=== Section Start ===
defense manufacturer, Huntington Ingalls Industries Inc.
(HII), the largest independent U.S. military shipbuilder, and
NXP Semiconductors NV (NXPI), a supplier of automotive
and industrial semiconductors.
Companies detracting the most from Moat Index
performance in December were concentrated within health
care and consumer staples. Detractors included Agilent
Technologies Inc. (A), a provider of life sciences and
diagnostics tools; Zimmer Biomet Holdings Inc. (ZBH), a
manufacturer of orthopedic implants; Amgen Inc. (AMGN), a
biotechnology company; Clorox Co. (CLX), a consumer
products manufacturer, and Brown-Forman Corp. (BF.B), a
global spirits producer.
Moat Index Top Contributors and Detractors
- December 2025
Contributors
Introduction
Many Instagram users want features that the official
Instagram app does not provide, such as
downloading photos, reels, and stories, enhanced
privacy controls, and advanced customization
=== Section End ===
=== Section Start ===
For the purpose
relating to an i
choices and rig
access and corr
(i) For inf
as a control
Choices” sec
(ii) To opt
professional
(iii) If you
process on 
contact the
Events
=== Section End ===
=== Section Start ===
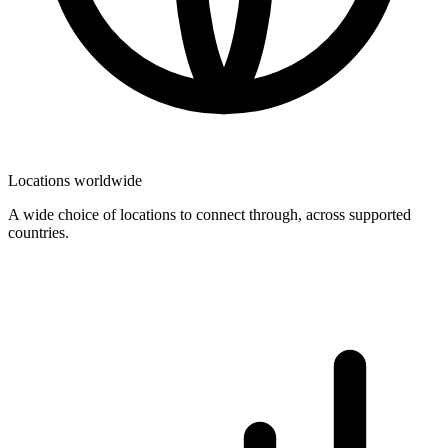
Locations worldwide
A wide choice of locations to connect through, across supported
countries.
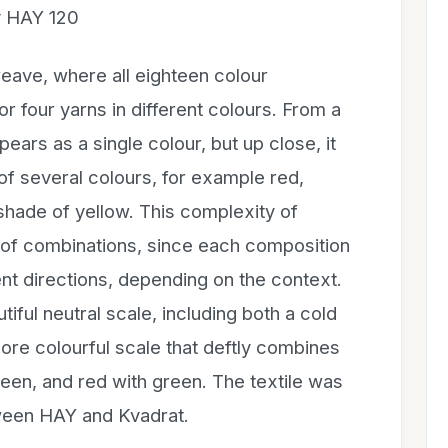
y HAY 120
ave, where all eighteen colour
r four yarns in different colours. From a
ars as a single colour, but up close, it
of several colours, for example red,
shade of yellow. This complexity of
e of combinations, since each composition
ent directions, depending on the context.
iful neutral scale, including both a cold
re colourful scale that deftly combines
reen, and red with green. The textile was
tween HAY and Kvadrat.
=== Section End ===
### Directions
Copy, unchanged, the part of the records that opens with the line containing "Locations worldwide" and closes with the line containing "tween HAY and Kvadrat.". Leave the pictures out of your copy.

### Response box
Locations worldwide
A wide choice of locations to connect through, across supported
countries.
y HAY 120
ave, where all eighteen colour
r four yarns in different colours. From a
ars as a single colour, but up close, it
of several colours, for example red,
shade of yellow. This complexity of
e of combinations, since each composition
ent directions, depending on the context.
iful neutral scale, including both a cold
re colourful scale that deftly combines
reen, and red with green. The textile was
tween HAY and Kvadrat.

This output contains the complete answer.